The despicable and vile Che Guevara promised that Cuba’s Castro revolution would produce a “New Man.” It did.
Charlotte Cuthbertson in The Epoch Times:
Fidel’s Cuba Leaves Indelible Scars
Jesús de León remembers clearly when his spirit finally shattered. He was 13 years old. It wasn’t an obvious wound like a broken leg, but rather a deep cut to his soul after years of indoctrination and violence that slowly warped his thinking and stole his innocence.
De León was born in Cuba in 1966, almost a decade after Fidel Castro seized power and purged dissenters.
“I was at the heart of the revolution,” de León said at his home in Brooklyn on March 16. “I was raised with being indoctrinated within the communist system.”
From the first days of primary school, de León said he had to swear allegiance to and salute Castro every day.
“We had to repeat, ‘We are pioneers of the communist party like Che [Guevara],’” he said. “Now that I’m an adult, I realize that every day I repeated that as a child, it became part of me—my body, mind, blood.”
De León attended the Lenin High School in Havana. It was the pioneer of vocational boarding schools and the nation’s most elite—it was officially opened by the general secretary of the Soviet Union Communist Party Leonid Brezhnev. During orientation, de León was told that Castro’s goal for the school was to form “pure communist students.”
His six years there were “traumatic” and “horrendous,” he said. The worst time for de León was in 1980 during the six-month exodus of 125,000 Cubans to America, known as the Mariel boatlift.
Destroying Friendship
Anyone who wanted to leave Cuba had to get permission through their workplace, and because all jobs were state-run, that meant the whole government apparatus was immediately alerted. It was impossible to leave without the government knowing.
Families who wanted to leave were labeled as traitors or worms, and punishment was meted out swiftly—before the families could actually depart.
De León and his classmates were required to be part of the punishing force. He was 13 the first time he was loaded onto a school bus and taken to the house of a family that was about to emigrate.
“We threw rocks at the house and smashed it up. The goal was to break into the house,” de León said. “I participated in this sometimes several times a day.”

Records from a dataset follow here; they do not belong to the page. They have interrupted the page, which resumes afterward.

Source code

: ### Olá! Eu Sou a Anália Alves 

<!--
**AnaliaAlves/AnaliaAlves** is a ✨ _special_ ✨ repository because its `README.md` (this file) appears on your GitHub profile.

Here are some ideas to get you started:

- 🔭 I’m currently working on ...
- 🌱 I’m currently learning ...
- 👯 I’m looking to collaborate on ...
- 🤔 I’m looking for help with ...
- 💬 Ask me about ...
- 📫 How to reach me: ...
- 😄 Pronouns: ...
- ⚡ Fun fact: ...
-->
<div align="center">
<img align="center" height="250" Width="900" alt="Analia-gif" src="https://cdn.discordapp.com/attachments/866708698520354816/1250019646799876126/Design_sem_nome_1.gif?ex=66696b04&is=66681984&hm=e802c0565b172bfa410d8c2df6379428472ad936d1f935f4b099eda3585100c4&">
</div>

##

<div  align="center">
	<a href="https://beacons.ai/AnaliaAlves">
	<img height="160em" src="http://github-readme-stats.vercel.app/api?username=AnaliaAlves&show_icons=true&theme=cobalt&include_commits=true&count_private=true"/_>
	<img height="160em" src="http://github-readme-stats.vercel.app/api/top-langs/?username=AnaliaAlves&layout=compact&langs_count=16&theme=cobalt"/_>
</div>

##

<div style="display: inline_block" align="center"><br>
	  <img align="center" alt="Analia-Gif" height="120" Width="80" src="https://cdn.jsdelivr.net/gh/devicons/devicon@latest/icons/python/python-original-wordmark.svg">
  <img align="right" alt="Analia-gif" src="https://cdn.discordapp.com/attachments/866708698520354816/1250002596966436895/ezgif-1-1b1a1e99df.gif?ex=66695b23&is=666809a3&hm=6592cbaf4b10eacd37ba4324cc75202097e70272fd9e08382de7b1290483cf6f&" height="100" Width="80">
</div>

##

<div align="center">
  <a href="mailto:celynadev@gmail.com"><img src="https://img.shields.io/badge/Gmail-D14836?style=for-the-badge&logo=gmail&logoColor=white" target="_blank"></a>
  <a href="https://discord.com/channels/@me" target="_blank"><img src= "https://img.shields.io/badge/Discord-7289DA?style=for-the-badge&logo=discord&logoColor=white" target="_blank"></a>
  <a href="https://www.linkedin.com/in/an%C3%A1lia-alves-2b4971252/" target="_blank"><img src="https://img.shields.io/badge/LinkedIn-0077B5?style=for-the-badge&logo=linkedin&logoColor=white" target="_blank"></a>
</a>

“One time we went onto the roof and started throwing rocks at the people in the house, while they were eating a meal,” he said, noting that even neighbors would participate.
There was no question of not joining in. He said: “They will poison your spirit from day one, so you do what everybody else does. You have so much fear. You didn’t even question it.”
De León’s classmates and friends were no exception, and he was forced to turn against them as well.
“What happened here changed my life completely. From that moment on, I never believed in friendship. This dehumanizes you,” he said. “Everything becomes normal to beat up people and smash their homes—it’s legal.”
When parents came to the school to advise the authorities their child was leaving, the students would beat the parents, de León said.
“One time, I threw a rock and smashed someone’s head,” he said, his kind eyes quickly cast down.
“I remember one time at school they put a girl on a stage and everybody was yelling at her. They ripped her clothes off, and she ran with her parents to their car to escape.”
“The teachers encouraged us to do this and participated—the principal and dean as well.”
De León said it was during this time that he abandoned the concepts of trust and friendship.
Continue reading HERE.
Behold the wonders of “free” castration, I mean education, in a totalitarian tyranny. For any further questions, please contact Elián González, who is always happy to exhibit the results of his, uh, education. Anybody who praises and touts such “education” should be seen as essentially equivalent to someone who defends active pedophilia.
This story, of course, is evidence of the systematic, routine child abuse that has been going on in the Castro paradise for nearly 60 years, and people in the free world who still “don’t get it” are either stupid or lying. The highly toxic and noxious Castro “education” is probably the top reason my mother, who had first-hand knowledge of the “education” system, made sure to get her kids out of Cuba before they, too, wound up like this poor man.